YYYY-MM-DD_HH-MM-SS_{name-of-data}_{random-number}.{format}) (avoids overwrites! helps finding data!)
CSV (comma-separated value) is the file format of Excel, very popular, not very expressive
name,location,date
'paris,texas',us,1984
ikiru,jp,1952
mauvais sang,fr,1986
parasite,kr,2019
import csv
films = [
{
'name': 'paris, texas',
'location': 'us',
'date': 1984
},
{
'name': 'ikiru',
'location': 'jp',
'date': 1952
},
{
'name': 'mauvais sang',
'location': 'fr',
'date': 1986
},
{
'name': 'parasite',
'location': 'kr',
'date': 2019
},
]
with open('data.csv', 'w', newline='') as csvfile:
fieldnames = ['name', 'location', 'date']

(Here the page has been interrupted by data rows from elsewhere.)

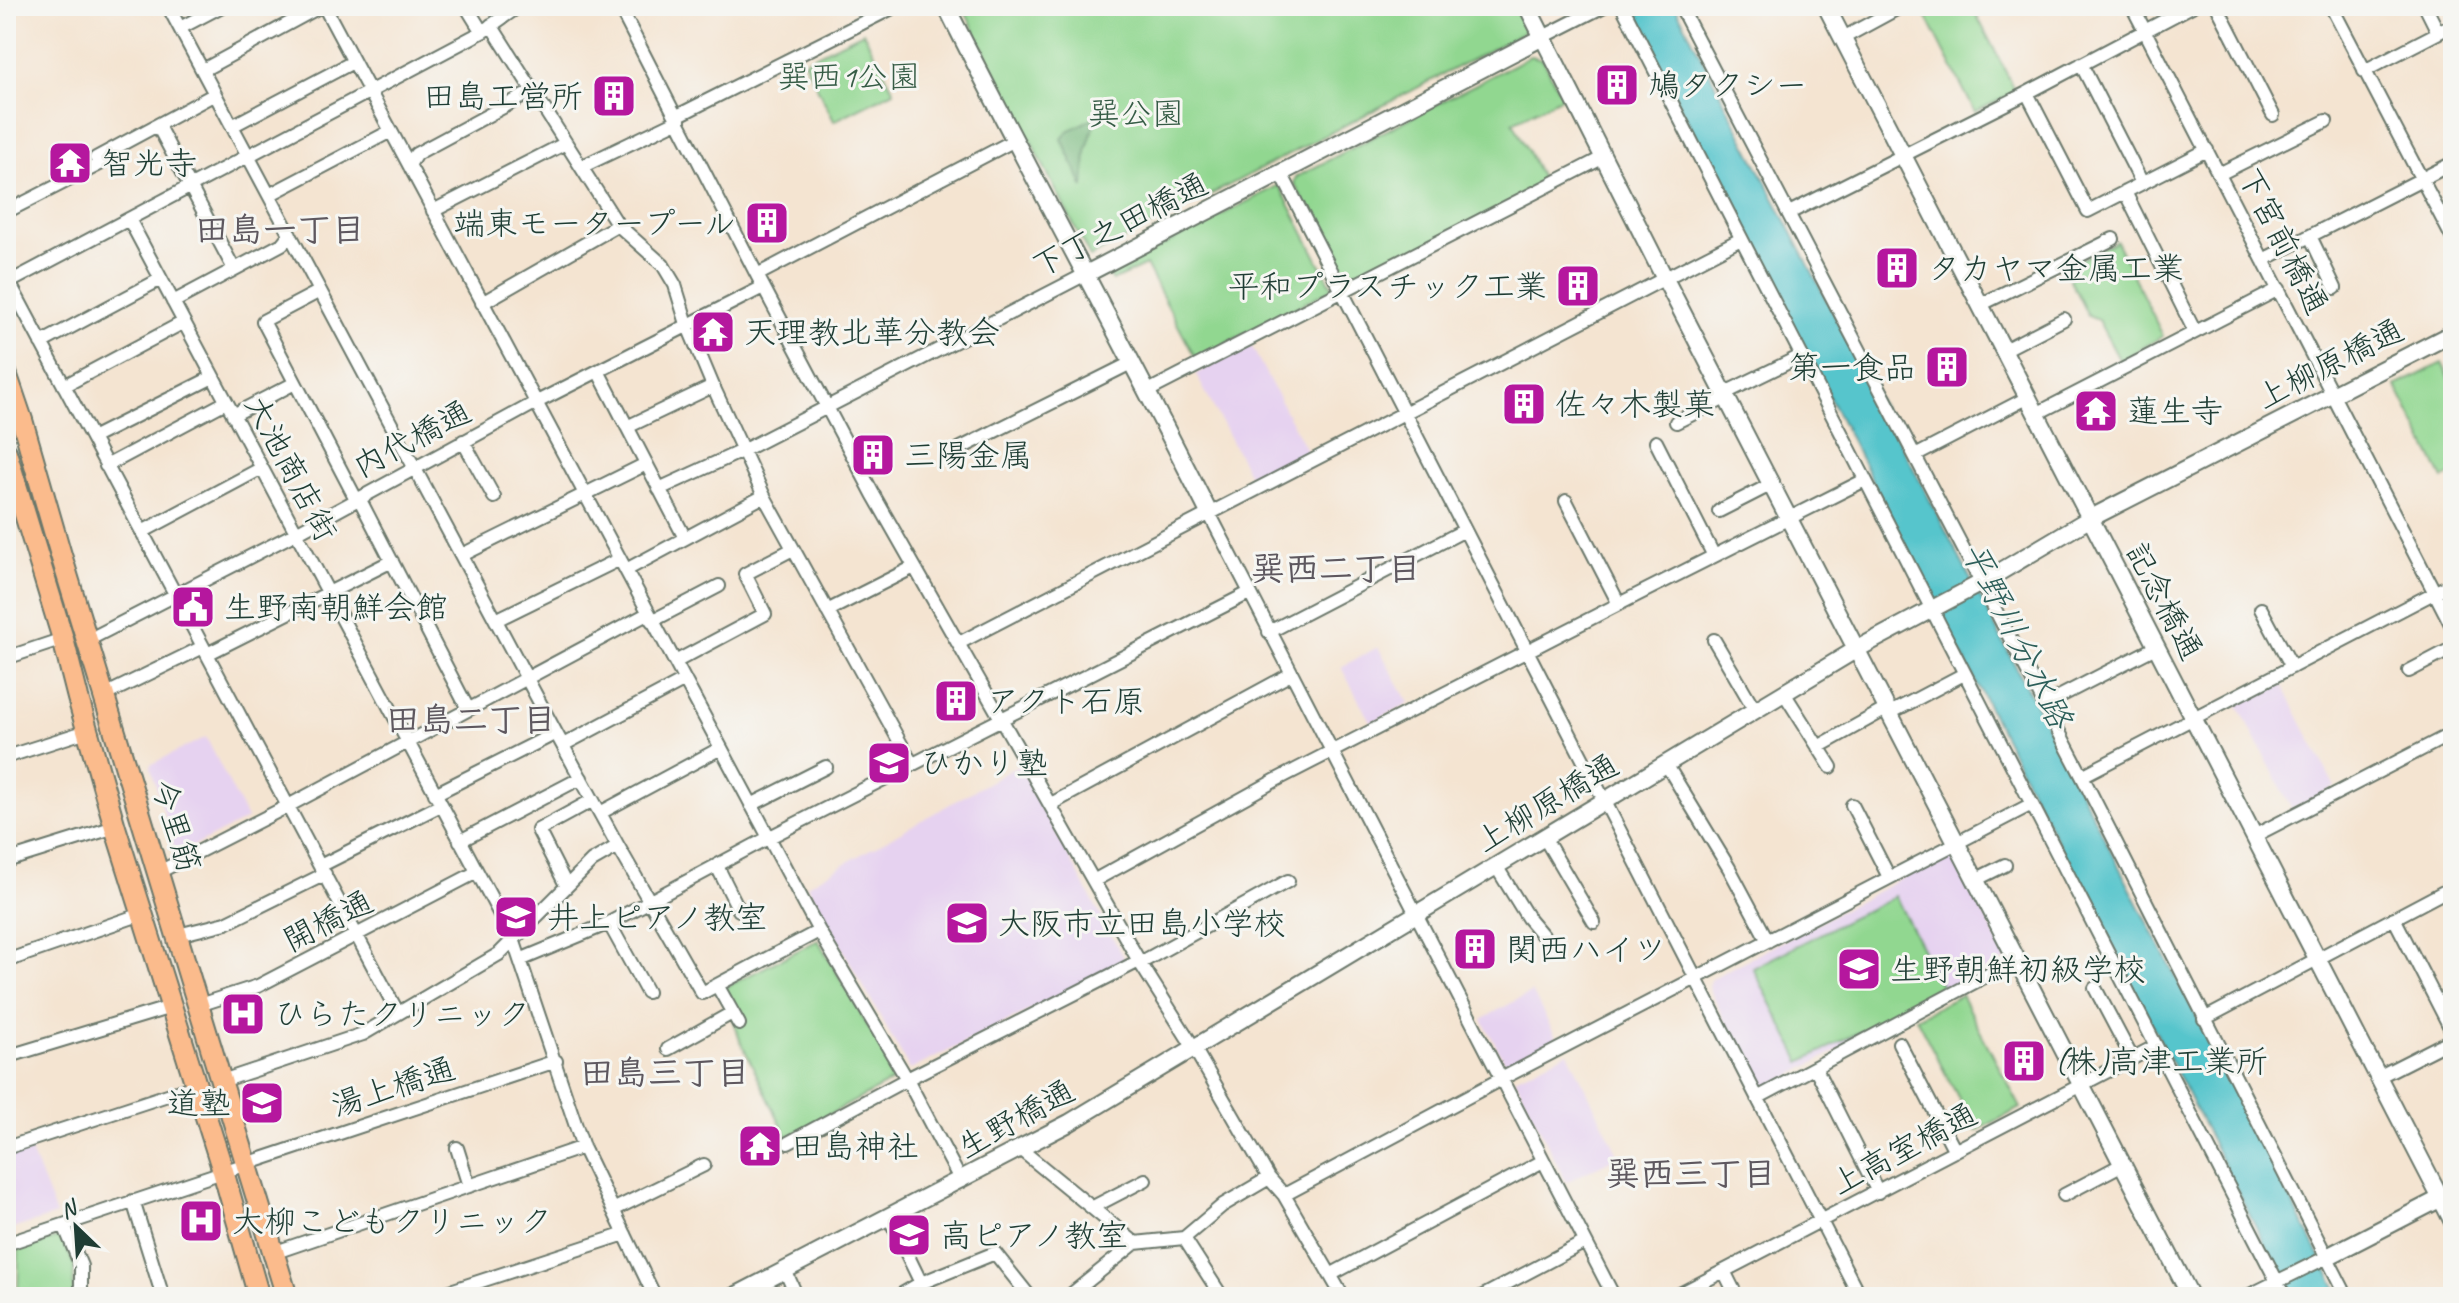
<svg xmlns="http://www.w3.org/2000/svg" width="2459" height="1303" font-family="Caveat,'Klee One',sans-serif">
<style>
.built{fill:#e6d2f0}
.green{fill:#91d790;stroke:#588a62;stroke-width:2}
.forest{fill:#74b87a;stroke:#4a7a57;stroke-width:2}
.water{fill:#57c5cc;stroke:#3b8180;stroke-width:2}
.lines{fill:none;stroke-linecap:round;stroke-linejoin:round}
.minor-casing{stroke:#6a776b;stroke-width:16}
.tertiary-casing{stroke:#6a776b;stroke-width:20}
.primary-casing{stroke:#6a776b;stroke-width:24}
.minor{stroke:#fff;stroke-width:12}
.tertiary{stroke:#fff;stroke-width:16}
.primary{stroke:#fbbb8c;stroke-width:20}
.labels{text-anchor:middle;dominant-baseline:central;stroke-width:6;stroke-linejoin:round;paint-order:stroke}
.park-label{font-size:32px;fill:#365c46;stroke:#f6f6f2}
.poi-label{font-size:32px;fill:#1f3d34;stroke:#f6f6f2;text-anchor:start}
.street-label{font-size:32px;fill:#1f3d34;stroke:#f6f6f2}
.neighbourhood-label{font-size:34px;font-weight:bold;fill:#5e585f;stroke:#f6f6f2}
.water-label{font-size:34px;font-style:italic;fill:#2d5f5a;stroke:#f6f6f2}
</style>
<rect width="100%" height="100%" fill="#f6f6f2"/>
<filter id="ink" filterUnits="userSpaceOnUse"><feTurbulence type="fractalNoise" baseFrequency=".0125" numOctaves="2"/><feDisplacementMap in="SourceGraphic" scale="16" xChannelSelector="R" yChannelSelector="G"/><feConvolveMatrix kernelMatrix="1 2 1 2 8 2 1 2 1" color-interpolation-filters="sRGB"/></filter>
<filter id="wash" filterUnits="userSpaceOnUse"><feTurbulence type="fractalNoise" baseFrequency=".006" numOctaves="4" result="noise"/><feDisplacementMap in="SourceGraphic" scale="32" xChannelSelector="R" yChannelSelector="G"/><feGaussianBlur stdDeviation="1.8" result="paint"/><feColorMatrix in="noise" values="0 0 0 0 0 0 0 0 0 0 0 0 0 0 0 0 0 1.4 0 .05"/><feComposite in="paint" operator="in"/></filter>
<g filter="url(#wash)">
<rect width="100%" height="100%" fill="#f4e4d1"/>
<path class="built" d="M1251 345 1307 452 1252 481 1196 374Z
M1378 647 1409 703 1371 723 1341 667Z
M2281 682 2335 787 2292 809 2238 705Z
M206 737 247 819 176 855 150 765Z
M1019 765 1126 962 910 1070 807 885Z
M1947 855 1954 857 2007 959 1760 1092 1709 988 1711 979Z
M1532 992 1557 1039 1507 1066 1482 1019Z
M1568 1052 1619 1156 1566 1182 1515 1078Z
M30 1149 56 1215 6 1231V1156Z"/>
<path class="green" d="M962 6H1516L1529 30 1090 257Z
M1921 6H1972L2016 92 1975 112Z
M863 32 894 91 834 121 804 61Z
M1530 56 1543 59 1562 97 1513 122 1545 185 1347 287 1294 183 1296 177Z
M1279 185 1333 288 1324 293 1196 359 1146 265 1112 281 1108 274Z
M2116 241 2163 336 2120 361 2098 320 2088 316 2064 268Z
M2442 363 2453 385V474L2443 479 2396 386Z
M1895 896 1943 989 1801 1062 1753 968Z
M818 940 898 1078 787 1137 740 1040 724 988Z
M1961 995 2021 1108 1976 1131 1916 1018Z
M62 1236 74 1265 73 1297H18L19 1250Z"/>
<path class="forest" d="M1097 116 1086 152 1084 188 1062 139 1068 131Z"/>
<path class="water" d="M1628 6H1675L2341 1297H2292Z"/>
</g>
<g filter="url(#ink)">
<g class="lines">
<g class="minor-casing">
<path id="minor" d="M168 6 556 733 618 846 702 993 819 931
M324 6 819 931 907 1079 961 1181
M466 6 482 32
M619 6 757 275 873 494 1139 961 1194 1048 1269 1178 1284 1195 1343 1297
M1622 6 2285 1297
M1680 6 2082 776 2347 1297
M2132 6 2453 628
M2217 6 2273 115
M2331 6 2453 239
M2425 6 2438 32
M491 25 618 225 663 265 675 285 687 324 713 386 764 496 912 764
M180 28 222 6
M1543 37 1604 6
M1843 38 1902 6
M2081 64 2142 183
M203 70 321 6
M2364 71 2453 25
M2027 93 2088 211 2207 150
M677 116 896 6
M158 126 234 269
M232 126 353 62
M96 158 215 94
M409 165 416 154 533 91
M581 167 679 120
M1281 173 1860 1297
M2219 174 2326 121
M2125 192 2195 332
M269 195 391 131
M433 211 566 143
M6 212 100 164
M1789 213 2027 93 2192 6
M129 219 513 939 583 1147 655 1297
M2310 236 2335 288
M2263 260 2453 163
M757 275 1013 141
M9 282 398 1013
M6 284 482 32 519 6
M320 291 263 321 356 499
M173 302 282 244 290 234
M482 303 618 225
M1980 305 2113 239
M41 343 161 279
M2004 350 2064 319
M598 371 685 538
M64 386 184 322
M1148 391 1604 157
M1725 393 1801 356
M2036 414 2279 289
M233 415 295 383
M1676 422 1727 397
M627 427 713 386
M92 438 213 377
M463 441 494 497
M1656 442 1714 556
M959 449 1133 362
M1915 456 2027 398
M106 466 226 402
M659 489 744 450 1086 274
M359 498 468 709
M1566 501 1619 604
M1719 511 1772 484
M1209 513 1614 1297
M142 532 262 468
M462 555 646 464
M626 570 764 496
M2261 609 2292 667
M827 611 914 567
M496 620 620 559
M652 621 719 586
M1269 632 1465 530
M88 640 296 533 535 403 763 287
M1714 640 1755 710
M959 643 1741 239
M207 654 392 561
M6 658 63 639
M675 662 765 614 745 574 793 549
M2409 671 2453 648
M1784 693 1831 767
M105 695 203 647
M2045 704 2156 647
M1890 713 1964 674
M563 745 685 680
M1818 747 1888 708
M6 757 87 731
M1666 764 1729 868 1768 941
M2082 776 2453 583
M435 794 556 733
M1051 804 1291 674
M751 805 826 767
M1852 805 1889 877
M600 813 721 748
M2254 836 2453 733
M1544 837 1594 922
M460 841 581 778
M6 861 115 827
M320 866 441 805
M717 866 739 910
M1496 866 1528 918 1555 950
M159 872 288 806 649 613
M1095 880 1276 780 1619 604 1865 480
M1975 880 2005 865
M566 885 538 830 593 800
M2394 918 2453 1033
M609 923 647 992
M178 935 226 923 325 874
M520 960 609 923 768 838 1249 593
M6 961 142 914
M1140 963 1288 881
M717 985 739 1024
M2095 988 2132 1058
M199 1005 258 986 477 872
M2204 1019 2453 887
M1899 1043 1955 1151
M668 1049 732 1013
M6 1057 171 1007
M1815 1067 1878 1192
M2378 1077 2453 1039
M222 1081 363 1034 499 954 592 861 618 846
M1757 1098 2018 959
M788 1143 907 1079 1139 961
M6 1148 195 1086
M457 1148 469 1186
M1020 1149 1135 1243 1184 1238 1222 1297
M1284 1195 1501 1079 2030 805
M2064 1195 2123 1164
M133 1201 163 1297
M1093 1207 1145 1180
M613 1210 704 1165
M889 1217 921 1283
M64 1225 81 1266V1297
M1184 1238 1223 1205 1269 1178
M6 1244 556 1061
M273 1253 583 1147
M785 1270 797 1297
M1724 1271 1737 1297
M1330 1275 1543 1161
M432 1297 625 1234
M897 1297 921 1283 995 1253 1030 1297
M1068 1297 1135 1243
M1481 1297 1585 1242
M1674 1297 2156 1046
M2246 1297 2327 1257"/>
</g>
<g class="tertiary-casing">
<path id="tertiary" d="M946 6C1031 176 1124 343 1209 513
M1527 6 1664 277 2191 1297
M1826 6 2453 1222
M1086 274 1543 37
M2327 1257 2453 1192
M733 1297 1069 1123 1857 649 1981 583 2089 519 2453 333"/>
</g>
<g class="primary-casing">
<path id="primary" d="M6 373 22 420 61 555 287 1297
M6 452 63 639 78 698 115 827 223 1171 259 1297"/>
</g>
<use href="#minor" class="minor"/>
<use href="#tertiary" class="tertiary"/>
<use href="#primary" class="primary"/>
</g>
</g>
<defs>
<g id="building-square" transform="scale(2.3)"><rect x="-9" y="-9" width="18" height="18" rx="4" fill="#b5179e" stroke="#f6f6f2"/><path d="M-4-6H4V6H1V3H-1V6H-4ZM-2.5-4.3h1.7v1.8h-1.7ZM.8-4.3h1.7v1.8H.8ZM-2.5-1h1.7V.8h-1.7ZM.8-1h1.7V.8H.8Z" fill="#fff"/></g>
<g id="temple-square" transform="scale(2.3)"><rect x="-9" y="-9" width="18" height="18" rx="4" fill="#b5179e" stroke="#f6f6f2"/><path d="M0-6L5-2H3V0L6.5 2.5H4V6H1.5V3h-3V6H-4V2.5H-6.5L-3 0V-2H-5Z" fill="#fff"/></g>
<g id="civic-square" transform="scale(2.3)"><rect x="-9" y="-9" width="18" height="18" rx="4" fill="#b5179e" stroke="#f6f6f2"/><path d="M-.6-6.5H3V-4.5H.6V-3L4-1V1h2V6H-6V1h2V-1L-.6-3ZM-1.2 2.5V6h2.4V2.5Z" fill="#fff"/></g>
<g id="school-square" transform="scale(2.3)"><rect x="-9" y="-9" width="18" height="18" rx="4" fill="#b5179e" stroke="#f6f6f2"/><path d="M0-5L7-2L0 1L-7-2ZM-4 1L0 2.5L4 1V4Q0 6-4 4Z" fill="#fff"/></g>
<g id="hospital-square" transform="scale(2.3)"><rect x="-9" y="-9" width="18" height="18" rx="4" fill="#b5179e" stroke="#f6f6f2"/><path d="M-5-5h3v3.5h4V-5h3V5h-3V1.5h-4V5h-3Z" fill="#fff"/></g>
</defs>
<g fill-rule="evenodd">
<use href="#building-square" x="1617" y="85"/>
<use href="#building-square" x="614" y="96"/>
<use href="#temple-square" x="70" y="163"/>
<use href="#building-square" x="767" y="223"/>
<use href="#building-square" x="1897" y="268"/>
<use href="#building-square" x="1578" y="286"/>
<use href="#temple-square" x="713" y="332"/>
<use href="#building-square" x="1947" y="367"/>
<use href="#building-square" x="1524" y="404"/>
<use href="#temple-square" x="2096" y="411"/>
<use href="#building-square" x="873" y="455"/>
<use href="#civic-square" x="193" y="607"/>
<use href="#building-square" x="956" y="701"/>
<use href="#school-square" x="889" y="763"/>
<use href="#school-square" x="516" y="917"/>
<use href="#school-square" x="967" y="923"/>
<use href="#building-square" x="1475" y="949"/>
<use href="#school-square" x="1859" y="969"/>
<use href="#hospital-square" x="243" y="1014"/>
<use href="#building-square" x="2024" y="1061"/>
<use href="#school-square" x="262" y="1103"/>
<use href="#temple-square" x="760" y="1146"/>
<use href="#hospital-square" x="201" y="1221"/>
<use href="#school-square" x="909" y="1235"/>
</g>
<g class="labels">
<g class="park-label">
<text x="849" y="76">巽西1公園</text>
<text x="1136" y="113">巽公園</text>
</g>
<g class="poi-label">
<text x="1648" y="85">鳩タクシー</text>
<text x="583" y="96" text-anchor="end">田島工営所</text>
<text x="101" y="163">智光寺</text>
<text x="736" y="223" text-anchor="end">端東モータープール</text>
<text x="1928" y="268">タカヤマ金属工業</text>
<text x="1547" y="286" text-anchor="end">平和プラスチック工業</text>
<text x="744" y="332">天理教北華分教会</text>
<text x="1916" y="367" text-anchor="end">第一食品</text>
<text x="1555" y="404">佐々木製菓</text>
<text x="2127" y="411">蓮生寺</text>
<text x="904" y="455">三陽金属</text>
<text x="224" y="607">生野南朝鮮会館</text>
<text x="987" y="701">アクト石原</text>
<text x="920" y="763">ひかり塾</text>
<text x="547" y="917">井上ピアノ教室</text>
<text x="998" y="923">大阪市立田島小学校</text>
<text x="1506" y="949">関西ハイツ</text>
<text x="1890" y="969">生野朝鮮初級学校</text>
<text x="274" y="1014">ひらたクリニック</text>
<text x="2055" y="1061">(株)高津工業所</text>
<text x="231" y="1103" text-anchor="end">道塾</text>
<text x="791" y="1146">田島神社</text>
<text x="232" y="1221">大柳こどもクリニック</text>
<text x="940" y="1235">高ピアノ教室</text>
</g>
<g class="street-label">
<text transform="translate(1120 225) rotate(-27)">下丁之田橋通</text>
<text transform="translate(2283 241) rotate(63)">下宮前橋通</text>
<text transform="translate(2330 364) rotate(-27)">上柳原橋通</text>
<text transform="translate(412 439) rotate(-28)">内代橋通</text>
<text transform="translate(291 468) rotate(62)">大池商店街</text>
<text transform="translate(2164 601) rotate(62)">記念橋通</text>
<text transform="translate(1547 803) rotate(-31)">上柳原橋通</text>
<text transform="translate(176 826) rotate(73)">今里筋</text>
<text transform="translate(328 921) rotate(-27)">開橋通</text>
<text transform="translate(393 1087) rotate(-18)">湯上橋通</text>
<text transform="translate(1016 1119) rotate(-29)">生野橋通</text>
<text transform="translate(1904 1149) rotate(-28)">上高室橋通</text>
</g>
<g class="neighbourhood-label">
<text x="280" y="229">田島一丁目</text>
<text x="1336" y="568">巽西二丁目</text>
<text x="471" y="719">田島二丁目</text>
<text x="665" y="1072">田島三丁目</text>
<text x="1691" y="1173">巽西三丁目</text>
</g>
<g class="water-label">
<text transform="translate(2017 635) rotate(63)">平野川分水路</text>
</g>
</g>
<rect width="2459" height="1303" fill="none" stroke="#f6f6f2" stroke-width="32"/>
<g transform="translate(76 1227) rotate(335)" stroke="#f6f6f2" stroke-width="6" paint-order="stroke">
<path d="M0-6L14 30L0 20L-14 30Z" fill="#1f3d34"/>
<text y="-12" font-size="22" font-weight="bold" text-anchor="middle" fill="#1f3d34">N</text>
</g>
</svg>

writer = csv.DictWriter(films, fieldnames=fieldnames)
writer.writeheader()
writer.writerows(data)
JSON is more expressive than CSV, but a bit more complicated
import json
data = {
#...
}
with open('data.json', 'w') as jsonfile:
json.dump(data, jsonfile)
Modes of representation
We have data. Now what?
Representation shapes data to express something.
- What do we want to say?
- How do we say it best?
- What kind media? What kind of context?
Transmedia to reveal patterns in an engaging way.
- sound, space: Two Trains
- sound, space, time: airpressure
Zoomed out to reveal the sheer size of smaller, repeating elements
- on a plane ( hhellbbllaauu )
- in a space ( embedding projector )
- on a track ( quotidian record )
Zoomed in to focus on each piece of data, with the quantity as a background
- on a plane ( wonders of street view , mturk poems )
- in space ( astronaut.io )
Focusing on the mass or on the sample?
Giving a lot of context, a little context, or a whole new context?
Is it more of a document, or a performance?
Is it a restitution, or an interpretation?
Work session
- finish gathering your data
- finish cleaning your data
- write some notes about what you did, how you did it, and why
- think about some ideas for representing the data
Presentations
- Helin is joining ✨
- For each group, connect to Zoom and share screen (link in Discord)
Questions:
- What data did you gather? Why?
- How did the gathering go? What did you use and what were some obstacles?
- How do you imagine using this data afterwards?